### STATED PROBLEM 1
In the event listings below, condense the paragraph beginning "A creative response to" into a shorter version that keeps its main facts.
### STATED PROBLEM 2
Continue the event listings below from the point where they stop.

Photo by Jaime Monzon
"Puente*Bridge"
Wednesdays-Sundays, 12-6 p.m. Continues through Aug. 13 at Cinnabar Art Gallery, 1420 South Alamo
A creative response to “a time when borders seem more like barriers,” Cinnabar’s “Puente*Bridge” marks a collaboration with San Antonio-based artist Ernesto Ibañez and his Arte International, an agency designed to connect Latin American artists with U.S. galleries and corporate buyers. Aiming to “build a bridge between the art community in Texas and Mexico,” the group show brings together works by eight artists — including Ibañez, who’s best known for animal sculptures covered with remarkably soft-looking layers rendered with thousands of nails. Beyond strong ties to the city of Guadalajara, “Puente*Bridge” finds a bit of common ground in the medium of painting — although genres and approaches vary wildly, ranging from from stylized realism (Patricia Sanchez Saiffe) and playful pop (Roberto Morleghem) to conceptual portraiture (Carlos Torres) and collage-inspired mashups (Cinthia Nuez).
Balcones Heights Jazz Festival
Fridays, 7:30 & 9 p.m. Continues through July 28, Wonderland of the Americas Amphitheatre, 4522 Fredericksburg Road
Friday kicks off the 24th annual Balcones Heights Jazz Festival (July 7, 14, 21 and 28), a free family-friendly event at the Wonderland of the Americas Amphitheater. In the past, the festival has hosted such internationally acclaimed artists as saxophonist Jeff Kashiwa, jazz/pop vocalist Slim Man, and fusion guitarist Peter White. David Munoz, host of Sunday Morning Jazz with Q101.9, will add another festival to his 23-year streak of emceeing the event. Bluesy Texas jazz guitarist Ruben V returns to the festival accompanied by local vocalist Melina. The festival lineup is full of newcomers, like Strunz & Farah from Costa Rica and Iran respectively, whose blended virtuosic style casts Allman Brothers-style twin leads and improvisation into flamenco rhythms. Paul Jackson, Jr., a sought-after sessions musician who’s recorded with the likes of Michael Jackson and B.B. King will also take the stage at Wonderland for the first time, along with dentist by day and saxophonist by night Phillip “Doc” Martin, precocious rising saxophonist Chase Huna, smooth jazz keyboardist Oli Silk, instrumental jazz guitarist Steve Oliver and cutting-edge jazz trumpeter Rick Braun.

### DATA PROVIDED
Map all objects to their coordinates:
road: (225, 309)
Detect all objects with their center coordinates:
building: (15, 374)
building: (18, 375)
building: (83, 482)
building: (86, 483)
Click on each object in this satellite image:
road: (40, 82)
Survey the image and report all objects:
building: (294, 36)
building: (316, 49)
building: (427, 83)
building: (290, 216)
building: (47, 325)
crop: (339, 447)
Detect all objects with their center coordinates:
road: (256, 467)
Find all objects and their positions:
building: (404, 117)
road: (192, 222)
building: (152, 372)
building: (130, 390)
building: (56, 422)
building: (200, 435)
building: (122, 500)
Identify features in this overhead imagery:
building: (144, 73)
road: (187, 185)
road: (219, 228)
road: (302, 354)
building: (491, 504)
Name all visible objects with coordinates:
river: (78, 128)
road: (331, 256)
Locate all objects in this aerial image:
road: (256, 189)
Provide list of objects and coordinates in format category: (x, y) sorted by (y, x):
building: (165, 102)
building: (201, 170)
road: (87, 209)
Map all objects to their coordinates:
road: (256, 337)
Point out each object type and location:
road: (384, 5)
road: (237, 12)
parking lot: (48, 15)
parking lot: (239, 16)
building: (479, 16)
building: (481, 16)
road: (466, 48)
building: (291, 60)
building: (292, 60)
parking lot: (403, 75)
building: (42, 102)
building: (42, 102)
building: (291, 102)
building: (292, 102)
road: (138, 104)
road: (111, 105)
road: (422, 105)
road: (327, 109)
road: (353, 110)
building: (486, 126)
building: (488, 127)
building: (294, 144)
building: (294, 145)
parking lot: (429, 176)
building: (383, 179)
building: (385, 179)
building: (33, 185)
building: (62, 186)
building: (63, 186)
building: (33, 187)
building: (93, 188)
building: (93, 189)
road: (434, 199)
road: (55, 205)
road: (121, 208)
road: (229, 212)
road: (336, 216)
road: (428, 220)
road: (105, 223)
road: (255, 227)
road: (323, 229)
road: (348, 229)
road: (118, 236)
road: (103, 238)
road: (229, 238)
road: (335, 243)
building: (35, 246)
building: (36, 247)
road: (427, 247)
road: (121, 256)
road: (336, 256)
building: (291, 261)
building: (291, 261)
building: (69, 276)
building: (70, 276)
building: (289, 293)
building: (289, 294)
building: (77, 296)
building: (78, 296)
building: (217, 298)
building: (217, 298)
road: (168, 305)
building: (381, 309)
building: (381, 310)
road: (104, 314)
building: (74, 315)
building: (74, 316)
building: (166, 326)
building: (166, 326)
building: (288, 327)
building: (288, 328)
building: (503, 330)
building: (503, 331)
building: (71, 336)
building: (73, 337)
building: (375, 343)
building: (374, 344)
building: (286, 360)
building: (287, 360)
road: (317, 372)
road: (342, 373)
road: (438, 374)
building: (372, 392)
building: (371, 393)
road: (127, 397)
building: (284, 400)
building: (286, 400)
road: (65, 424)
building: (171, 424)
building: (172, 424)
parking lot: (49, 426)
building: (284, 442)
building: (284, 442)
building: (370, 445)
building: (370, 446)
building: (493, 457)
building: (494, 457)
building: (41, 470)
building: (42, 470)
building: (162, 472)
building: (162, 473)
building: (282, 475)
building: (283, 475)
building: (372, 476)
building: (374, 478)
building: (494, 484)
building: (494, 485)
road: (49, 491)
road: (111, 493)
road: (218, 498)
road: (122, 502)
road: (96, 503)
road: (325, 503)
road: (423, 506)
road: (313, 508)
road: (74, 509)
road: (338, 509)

### TASK RESPONSE 1
Cinnabar's "Puente*Bridge" answers "a time when borders seem more like barriers." It is a collaboration with San Antonio-based artist Ernesto Ibañez and Arte International, his agency that connects Latin American artists with U.S. galleries and corporate buyers. The group show aims to "build a bridge between the art community in Texas and Mexico" and features eight artists. Among them is Ibañez, known for animal sculptures covered in thousands of nails that look remarkably soft. The artists share strong ties to Guadalajara and work mainly in painting, but their styles vary widely: stylized realism (Patricia Sanchez Saiffe), playful pop (Roberto Morleghem), conceptual portraiture (Carlos Torres), and collage-inspired mashups (Cinthia Nuez).

### TASK RESPONSE 2
"The Odds" & "Plural Forms"
Mondays-Saturdays, 9 a.m.-5 p.m. and Sundays, 11 a.m.-4 p.m. Continues through July 16
Abstracted fields of color, otherworldly objects and imagined narratives converge in “The Odds” and “Plural Forms” — a unique pairing of solo shows organized by the Southwest School of Art. A Mexico City-based artist who favors both experimental and scientific processes, Victor Pérez-Rul employs sculpture and installation to “explore and exploit” intersections between “energy, matter and consciousness.” For “The Odds,” Pérez-Rul fuses traditional and technological elements in a sound-equipped environment informed by “science and futuristic thought.” Born in Bishop, Texas, and based in San Antonio, UTSA alum Esteban Delgado plays with color, light and perspective in geometric paintings reminiscent of the minimalist aesthetics of Ad Reinhardt and Josef Albers. His “Plural Forms” takes shape in a series of large-scale paintings and a site specific installation referencing “tensions between various colors and forms” found within the South Texas landscape. Opening in tandem in the school’s San Antonio Express-News Photography Gallery, “Atomic Color” sees local photographer Tom Turner altering and enhancing appropriated historical footage of nuclear test explosions.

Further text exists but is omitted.